Itens extraídos de uma coleção
* * *
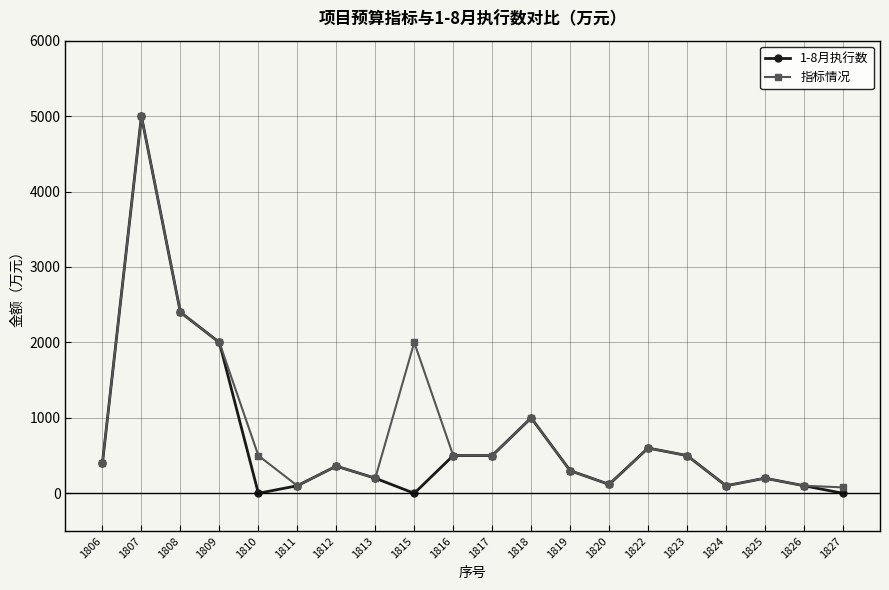

What is the difference between the second highest and second lowest values in the 1-8月执行数 series?

2400.0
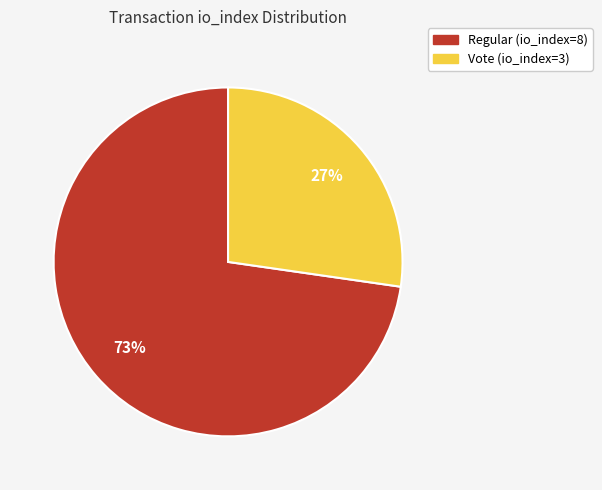

Is the sum of Vote (io_index=3) and Regular (io_index=8) greater than half?

Yes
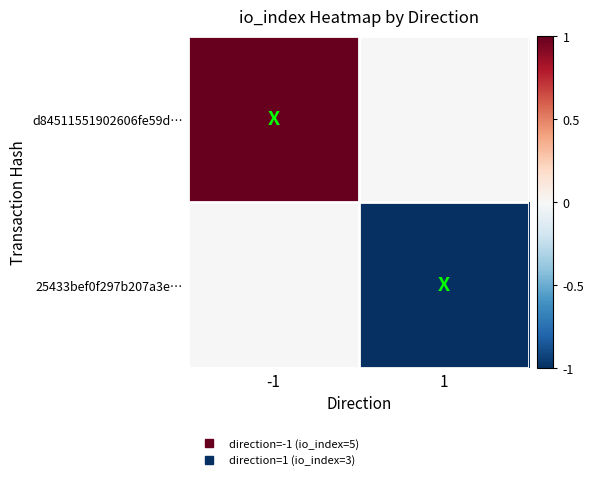

Reading left to right, transcribe all the data shown in this chart.

d84511551902606fe59d…: -1=1	1=0
25433bef0f297b207a3e…: -1=0	1=-1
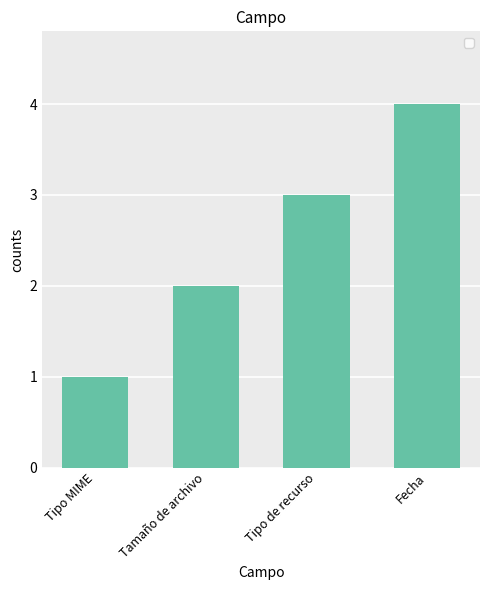

What position from the right is Tipo MIME?

4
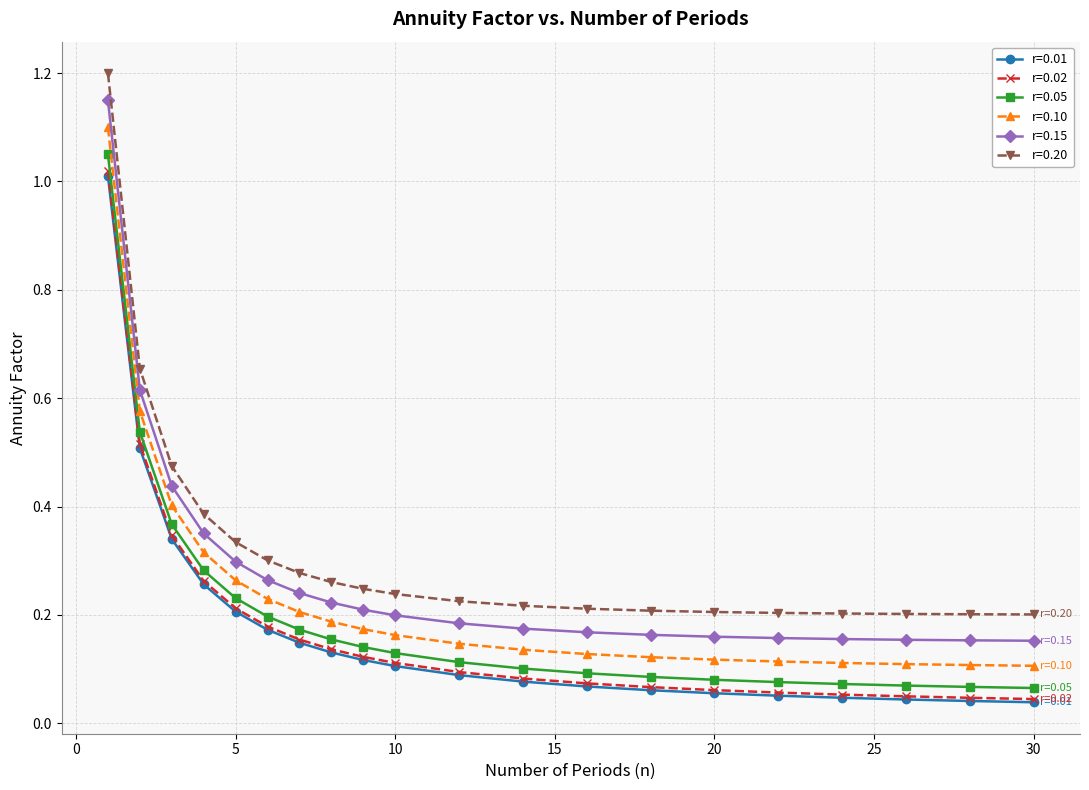

True or false: r=0.20 and r=0.10 intersect in this chart.

False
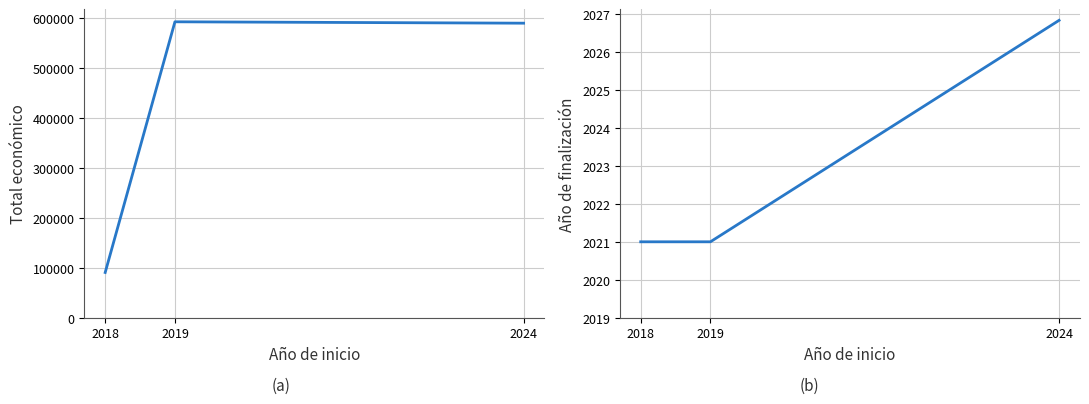

What is the spread (max minus min) of values at 2019?

589781.5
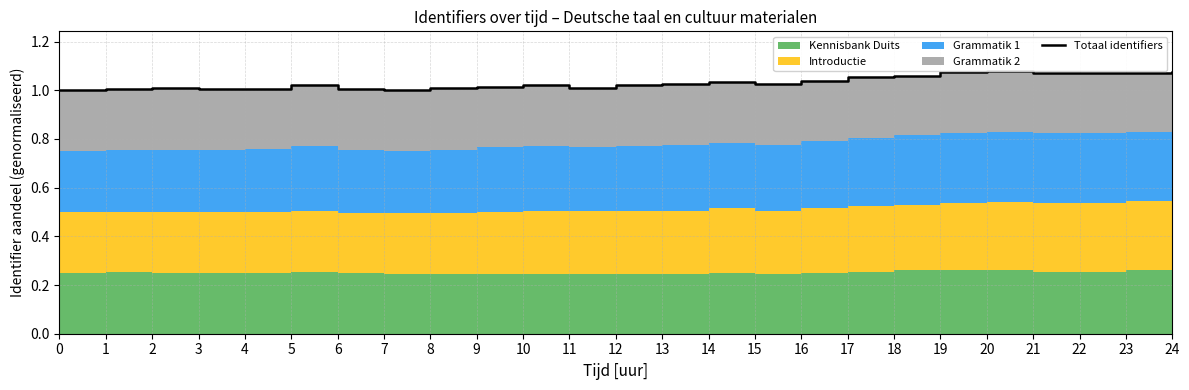

Reading right to left, list all the values displayed in this chart.

24=1.1	23=1.1	22=1.1	21=1.1	20=1.1	19=1.1	18=1.1	17=1.1	16=1.0	15=1.0	14=1.0	13=1.0	12=1.0	11=1.0	10=1.0	9=1.0	8=1.0	7=1.0	6=1.0	5=1.0	4=1.0	3=1.0	2=1.0	1=1.0	0=1.0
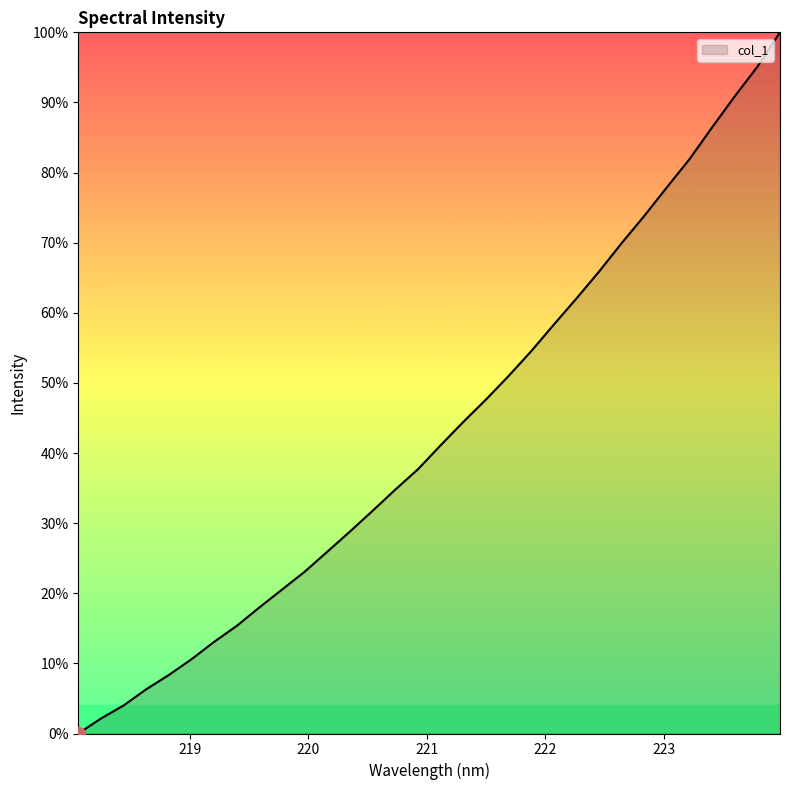

What is the difference between the maximum and minimum values?

100.0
* * *
Reproduza sem nenhuma alteração as linhas de todos os itens acima, mas não inclua as imagens.

What is the difference between the second highest and second lowest values in the 1-8月执行数 series?

2400.0

Is the sum of Vote (io_index=3) and Regular (io_index=8) greater than half?

Yes

Reading left to right, transcribe all the data shown in this chart.

d84511551902606fe59d…: -1=1	1=0
25433bef0f297b207a3e…: -1=0	1=-1

What position from the right is Tipo MIME?

4

True or false: r=0.20 and r=0.10 intersect in this chart.

False

What is the spread (max minus min) of values at 2019?

589781.5

Reading right to left, list all the values displayed in this chart.

24=1.1	23=1.1	22=1.1	21=1.1	20=1.1	19=1.1	18=1.1	17=1.1	16=1.0	15=1.0	14=1.0	13=1.0	12=1.0	11=1.0	10=1.0	9=1.0	8=1.0	7=1.0	6=1.0	5=1.0	4=1.0	3=1.0	2=1.0	1=1.0	0=1.0

What is the difference between the maximum and minimum values?

100.0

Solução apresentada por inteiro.